David Blitz, Pim van Vliet and Guido Baltussen made a breakdown of common equity factor strategies into their long and short legs, and found that (i) most added value tends to come from the long legs, (ii) the long legs of factors offer more diversification than the short legs, and (iii) the performance of the shorts is generally subsumed by the longs. In other words, equity factors may be more efficiently harvested by dropping their shorts.

They looked at returns on US stocks from 1963 to 2018. After testing a long strategy, a short strategy and a long-short strategy, risk-adjusted returns turned out better in all cases for the long-only strategy.
The authors took many approaches to assessing this finding, and they prove to be very robust.
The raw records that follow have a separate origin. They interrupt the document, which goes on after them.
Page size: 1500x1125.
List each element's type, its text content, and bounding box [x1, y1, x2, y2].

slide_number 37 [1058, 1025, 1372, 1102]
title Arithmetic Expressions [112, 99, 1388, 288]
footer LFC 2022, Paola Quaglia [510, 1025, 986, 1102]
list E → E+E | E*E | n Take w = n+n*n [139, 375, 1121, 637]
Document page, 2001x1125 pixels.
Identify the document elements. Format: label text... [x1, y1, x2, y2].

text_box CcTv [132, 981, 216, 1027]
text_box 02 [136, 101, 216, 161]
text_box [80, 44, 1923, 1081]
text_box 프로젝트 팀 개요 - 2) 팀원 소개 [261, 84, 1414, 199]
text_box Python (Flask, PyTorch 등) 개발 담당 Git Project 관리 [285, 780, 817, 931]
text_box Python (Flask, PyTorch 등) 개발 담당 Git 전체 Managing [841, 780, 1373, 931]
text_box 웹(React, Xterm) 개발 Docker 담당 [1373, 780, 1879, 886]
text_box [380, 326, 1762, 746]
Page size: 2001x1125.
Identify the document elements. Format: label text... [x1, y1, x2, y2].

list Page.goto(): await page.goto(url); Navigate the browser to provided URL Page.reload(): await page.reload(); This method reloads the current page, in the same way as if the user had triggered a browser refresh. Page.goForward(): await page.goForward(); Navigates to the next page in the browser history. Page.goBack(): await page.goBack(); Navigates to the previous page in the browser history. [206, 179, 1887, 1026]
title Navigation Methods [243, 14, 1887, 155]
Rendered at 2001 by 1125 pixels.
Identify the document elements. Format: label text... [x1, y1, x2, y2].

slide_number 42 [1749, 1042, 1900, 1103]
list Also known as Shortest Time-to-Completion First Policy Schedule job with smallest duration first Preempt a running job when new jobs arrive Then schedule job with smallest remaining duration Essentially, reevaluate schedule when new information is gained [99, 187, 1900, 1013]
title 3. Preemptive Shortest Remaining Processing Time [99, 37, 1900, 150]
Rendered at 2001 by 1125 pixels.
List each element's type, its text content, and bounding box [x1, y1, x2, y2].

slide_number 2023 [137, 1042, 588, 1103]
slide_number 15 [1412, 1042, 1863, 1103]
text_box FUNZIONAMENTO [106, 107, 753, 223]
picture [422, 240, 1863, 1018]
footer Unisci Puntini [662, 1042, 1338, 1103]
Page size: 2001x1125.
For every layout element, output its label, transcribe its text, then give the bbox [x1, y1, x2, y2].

These results hold across large and small caps, are robust over time, carry over to international equity markets, and cannot be attributed to differences in tail risk. Moreover, it does not even account for the substantially higher implementation costs involved with the shorts compared to the longs.

The research also challenge recent claims that the value and low-risk factors are subsumed by the new Fama-French factors, as the team found that this result is entirely driven by the short legs of these factors and breaks down for the longs. Altogether, the findings show that long legs of factor portfolio are crucial for understanding factor premiums and building efficient factor portfolios.
So the authors say, the real question you should ask yourself is, ‘why would you short stocks in your factor strategies?’ and not ‘why don’t you short equity factors?’